Вот и ушли, отстрелялись, солдаты, цыгане, карты, цистерны винные, женщины множеств, боги в саду, как потерянные, стоят с сигаретой, уходят, сад облетает, и листья, исписанные, не колеблет, что же ты ждешь, как столбы восходящего солнца, солнце заходит, и больше не озаботит, магний луны и кипящее море, и не печалит ни прошлого губ, и ни завтра, книги уходят, быстробегущий, я скоро! Все, что любил я у жизни, — книги и ноги.
(“Куда пошел и где окно?”, 1999)
Вначале было “Слово о полку” (“Всадники”). Оно же в конце. Был бы жив Гаспаров М. Л., он должен был бы прочитать это — эту поэзию и правду XX века — и переписать главу о “Международном свободном стихе”, параграф “Перспективы дальнейшего развития”:
Я был сапожок, калигула, бешеный щенок,
танковые дивизии ЭСЭС шли и шли,
к бою готовятся дети-убийцы и дрессированные псы,
нам дают по бутыли горючей смеси, а псам повязывают
восемь гранат,
а Армии Побед стоят и стоят.
И вот мы бежим под танки (дети и псы!),
угол стрельбы танковых пушек выше и нас не догнать
пальбой,
нас сотни и псы бросаются под гусеницы без ошибок, взрывы
там и сям,
а дети встают во весь рост и бросают в танки бутыль 1 л. —
пылают! и, ослепленные, месят юные тельца
(мне было 8—9, а вообще-то пяти-тринадцати лет).
И вот раздается громокипящее “Ура” —
это под знаменами с оркестром наши героические полки,
ревы орудий и звон “Катюш”!..
только вот танки-то взорваны, а останки ушли,
всем выдают медали “Славы” и привинчивают
Красную Звезду,
офицерам и генералам — аксельбант,
а бешеным щенкам по полкотелка
пшенки, с морозцем. От 200-от к примеру нас остается 3.
(“Двери закрываются”, 2001)
P. S. Виктор Соснора. В самом его имени роковым образом соединилась победоносность (виктория) и отчаянный зов терпящего крушение, брошенного под гусеницы танка юнца (SOS). Самовитое вавилонское многоголосье, обугленное в пещи самостоянья. Ибо, как сказал другой изгнанник и кровник Сосноры: необходимо понять, что быть художником — значит терпеть неудачу так, как никто не осмеливается это делать, что крушение — это и есть мир художника, а уклонение от крушения — дезертирство, умелое ремесло, хорошее хозяйничанье, проживанье. Как-то так. Двери закрываются.
Александр Скидан
1 Для меня, по крайней мере, это разные вещи и, более того, непримиримые, как показывает, в том числе, и опыт Сосноры.

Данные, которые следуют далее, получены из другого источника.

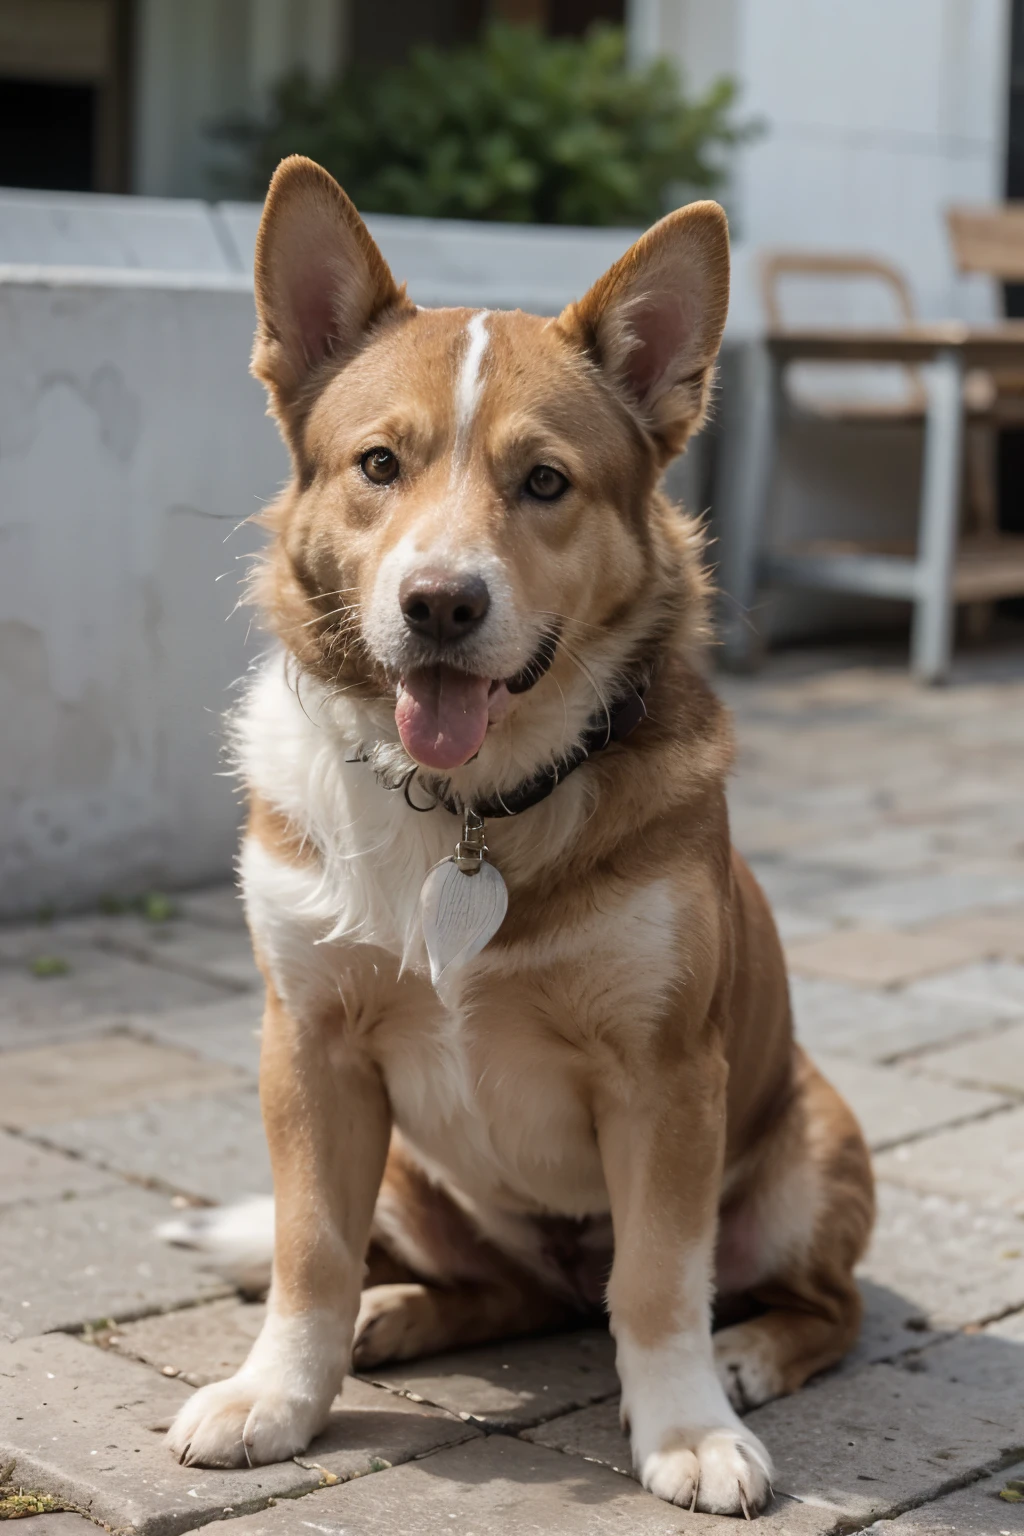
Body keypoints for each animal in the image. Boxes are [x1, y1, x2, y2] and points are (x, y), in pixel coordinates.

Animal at [164, 149, 878, 1517]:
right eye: (377, 465)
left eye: (544, 481)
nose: (439, 604)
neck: (463, 815)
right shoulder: (310, 1047)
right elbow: (307, 1251)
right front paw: (280, 1395)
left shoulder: (666, 1077)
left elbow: (659, 1281)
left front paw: (687, 1427)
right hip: (415, 1172)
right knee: (495, 1289)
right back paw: (397, 1314)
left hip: (808, 1148)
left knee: (819, 1304)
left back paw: (751, 1354)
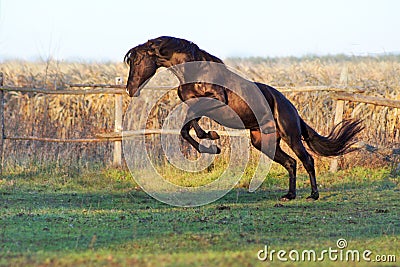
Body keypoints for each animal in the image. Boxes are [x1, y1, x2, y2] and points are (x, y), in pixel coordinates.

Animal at [123, 37, 364, 201]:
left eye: (137, 61)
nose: (130, 89)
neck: (198, 71)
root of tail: (290, 106)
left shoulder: (216, 100)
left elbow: (190, 125)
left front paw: (212, 139)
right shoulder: (192, 103)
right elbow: (186, 127)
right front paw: (211, 143)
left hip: (291, 136)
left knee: (307, 160)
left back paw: (313, 195)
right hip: (263, 142)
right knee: (291, 162)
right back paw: (289, 195)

2 Из аннотации на обложке книги.
3 И это, конечно же, дар Изоры, упавшей с неба в объятья дона Азора, рявкнувшего “мне возмездие и Аз воздам”. Отсюда, видимо, Азорские острова и косой дождь, ливмя идущий над домом Мурузи — со стройным шумом, напоминающим звон чьих-то злых секир.
4 Помимо стихов, это прежде всего сюрреалистические романы “Парижский крестьянин” и “Защита бесконечности”, а также “междисциплинарные” тексты 1960—1970-х годов, среди которых переведенная на русский поэма “Роман/Театр”.
5 См.: “Баллада Оскара Уайльда”, “Леонид Мартынов в Париже”, “Прощай, Париж!..” в “Темах” (1965) и знаменитое “Продолжение Пигмалиона” в “Пьяном ангеле” (1969), с которого, кстати, началось мое знакомство с поэзией Сосноры в 1979-м, если не ошибаюсь, году.
6 Подробнее см.: Стеблин-Каменский М. И. Скальдическая поэзия // Поэзия скальдов. СПб., 2004. С. 93—101.